*** Passage given

Search for Photon-Linelike Signatures from Dark Matter Annihilations with H.E.S.S.

Abstract: Gamma-ray line signatures can be expected in the very-high-energy (VHE; E_\gamma > 100 GeV) domain due to self-annihilation or decay of dark matter (DM) particles in space. Such a signal would be readily distinguishable from astrophysical \gamma-ray sources that in most cases produce continuous spectra which span over several orders of magnitude in energy. Using data collected with the H.E.S.S. \gamma-ray instrument, upper limits on line-like emission are obtained in the energy range between ~500 GeV and ~25 TeV for the central part of the Milky Way halo and for extragalactic observations, complementing recent limits obtained with the Fermi-LAT instrument at lower energies. No statistically significant signal could be found. For monochromatic \gamma-ray line emission, flux limits of (2x10^-7 - 2x10^-5) m^-2 s^-1 sr^-1 and (1x10^-8 - 2x10^-6) m^-2 s^-1 sr^-1 are obtained for the central part of the Milky Way halo and extragalactic observations, respectively. For a DM particle mass of 1 TeV, limits on the velocity-averaged DM annihilation cross section (\chi\chi -> \gamma\gamma) reach ~10^-27 cm^3 s^-1, based on the Einasto parametrization of the Galactic DM halo density profile.

******
*** Dataset section

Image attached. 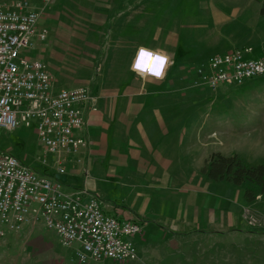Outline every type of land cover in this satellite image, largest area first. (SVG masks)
<instances>
[{"label": "crops", "instance_id": "1", "mask_svg": "<svg viewBox=\"0 0 264 264\" xmlns=\"http://www.w3.org/2000/svg\"><path fill=\"white\" fill-rule=\"evenodd\" d=\"M152 1L142 2L140 19ZM221 1L229 5L237 0ZM211 9L205 26L209 32L222 31L212 33L214 39L208 35L210 40H205L207 44L201 53L221 46L222 50L229 48L227 40L240 37L241 31L248 28V18L238 8L223 11L212 5ZM42 19L38 26L47 31L46 48L51 39L48 32L51 36L54 30L52 19ZM48 22L50 25L46 26ZM159 29L155 28L157 32H111L113 36L104 52L98 47L91 48L97 51L96 55L104 54L99 62L101 73L68 87H87L96 99L95 109L85 111V146L62 160L61 167L66 182L68 175L80 177L76 188L94 193L104 213L142 226V233L133 237L137 249L134 261L138 264H202L205 254L210 257L208 264H226L227 233L243 224L242 205L233 206L236 202L228 196L233 192L228 193L226 184L209 180L200 170L211 153L230 156L234 151L225 147L224 138L215 135L217 141L213 140L210 111L200 116L199 111L184 109L189 103L203 101L199 97L204 90L193 85L194 67L189 69L191 61L177 52L176 35L173 32L164 35ZM64 39L68 43L70 38ZM139 47L161 51L169 57L163 80H141L129 70ZM48 70L54 78V90L66 89L63 88L66 83ZM187 70L191 72L185 83ZM226 87L229 86L220 88ZM237 132L240 130L231 131L234 136ZM74 159L81 162L77 164ZM55 171L48 170L50 174ZM37 227L6 234L0 239L3 240L0 247L30 248V240L21 241L16 237L41 232ZM53 237L61 246L57 235ZM40 239L54 264L76 263L73 249L61 246L63 250L56 251L53 243ZM20 257L21 264H30V255Z\"/></svg>", "mask_w": 264, "mask_h": 264}, {"label": "rangeland", "instance_id": "2", "mask_svg": "<svg viewBox=\"0 0 264 264\" xmlns=\"http://www.w3.org/2000/svg\"><path fill=\"white\" fill-rule=\"evenodd\" d=\"M14 1L16 0H0V6L9 5ZM20 1H27L40 15V19L46 21L52 19L54 33L50 36L48 32L51 38H49L50 44L44 48V42L36 43L31 56L39 57L56 78L66 83L67 86L63 87L66 89L83 78L98 75L100 58H103L104 54L96 55L97 51L91 48L98 47L104 52L113 36L111 32L116 34L157 32L156 27H159L164 35L173 32L178 39L177 52L183 54L184 59L191 61L192 66H189V69L197 66L200 61H207L214 53L219 54L231 48L233 50V48L250 47L252 52L245 55L246 59H258L264 56V16L259 13L260 2L257 0H237L229 5L221 0H153L143 10L141 19L139 13L144 0ZM212 5L223 11L228 8H238L246 14L248 28L241 31L240 37L227 40L229 48L222 50L223 46H221L217 50L201 53L207 44L205 40L209 41L210 36L214 37L212 33L220 31L217 29L209 32L206 27ZM45 25L49 26L50 22ZM209 34L211 35L208 36ZM64 37L70 38L68 43L67 40H63ZM83 50L84 52H81ZM189 72L191 71L184 72L185 83L189 81ZM195 80L193 85L204 90L199 97L204 100L199 103H189L184 109L199 111L200 116L210 111L212 116L210 131L213 137L217 135V138H224L225 147L234 151L233 154L244 163L260 164L264 160V74L248 79L242 85L217 90H206L204 86H197ZM215 120L219 122L213 124ZM234 129L240 130L235 136L231 133ZM217 138L213 140L217 141ZM0 151L12 153L36 171L41 172L47 168L52 172L58 169L54 159L44 153L33 127L21 125L14 130L0 128ZM43 160L46 164H43ZM79 180V176L73 178L68 175L67 182L62 186L63 190L70 191L71 188L78 187ZM223 183L228 187V193L233 192L228 196L237 204L232 203V205L239 208L241 204L243 213V224L237 227L239 229L228 230L226 264H264V193L258 194L255 201L247 203L242 198V187ZM37 228L45 235L36 231L37 233L29 232L17 236L16 238L21 241L30 240V248L27 249L24 245L9 249L0 247V261H6L3 264H21L20 256L30 255V264H54L48 259L47 246H43L40 238L53 243L56 251L61 252L63 248L53 237L54 232L45 229L42 225ZM209 259V254L203 255L202 264H208ZM74 264L79 263L76 260ZM88 264L118 263L104 260ZM125 264L138 263L134 261Z\"/></svg>", "mask_w": 264, "mask_h": 264}, {"label": "built area", "instance_id": "3", "mask_svg": "<svg viewBox=\"0 0 264 264\" xmlns=\"http://www.w3.org/2000/svg\"><path fill=\"white\" fill-rule=\"evenodd\" d=\"M39 20L27 1L0 6V128L33 127L58 169L54 174L36 171L0 151V239L42 225L57 235L61 246L73 249L79 264L134 261L133 237L142 233V226L107 215L94 193L86 188L65 191L66 182L55 178L65 174L61 161L85 146V111L95 109L96 99L83 86L54 90L48 66L30 55L47 38ZM251 52L241 48L213 55L194 67L195 85L217 90L263 75L264 56L246 59Z\"/></svg>", "mask_w": 264, "mask_h": 264}, {"label": "trees", "instance_id": "4", "mask_svg": "<svg viewBox=\"0 0 264 264\" xmlns=\"http://www.w3.org/2000/svg\"><path fill=\"white\" fill-rule=\"evenodd\" d=\"M260 2L259 13L264 16V0ZM200 172L213 182H227L243 188V199L247 203L264 193V160L258 165H248L237 155L224 156L211 153Z\"/></svg>", "mask_w": 264, "mask_h": 264}, {"label": "clouds", "instance_id": "5", "mask_svg": "<svg viewBox=\"0 0 264 264\" xmlns=\"http://www.w3.org/2000/svg\"><path fill=\"white\" fill-rule=\"evenodd\" d=\"M169 57L161 51L139 47L132 57L129 70L139 79L145 81H160L166 76Z\"/></svg>", "mask_w": 264, "mask_h": 264}, {"label": "water", "instance_id": "6", "mask_svg": "<svg viewBox=\"0 0 264 264\" xmlns=\"http://www.w3.org/2000/svg\"><path fill=\"white\" fill-rule=\"evenodd\" d=\"M55 178L62 183L66 182V175L64 174H55Z\"/></svg>", "mask_w": 264, "mask_h": 264}]
</instances>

******

> **Given problem 1**:
According to the abstract on the H.E.S.S. dark matter search, what energy range do the upper limits on line-like emission cover?
> **Given problem 2**:
List every energy value, given in GeV or TeV, that appears in the abstract on the H.E.S.S. dark matter search.
The listing isn't needed for anything that follows.

> **Result 1**:
They cover about 500 GeV to about 25 TeV.

> **Result 2**:
- 100 GeV
- ~500 GeV
- ~25 TeV
- 1 TeV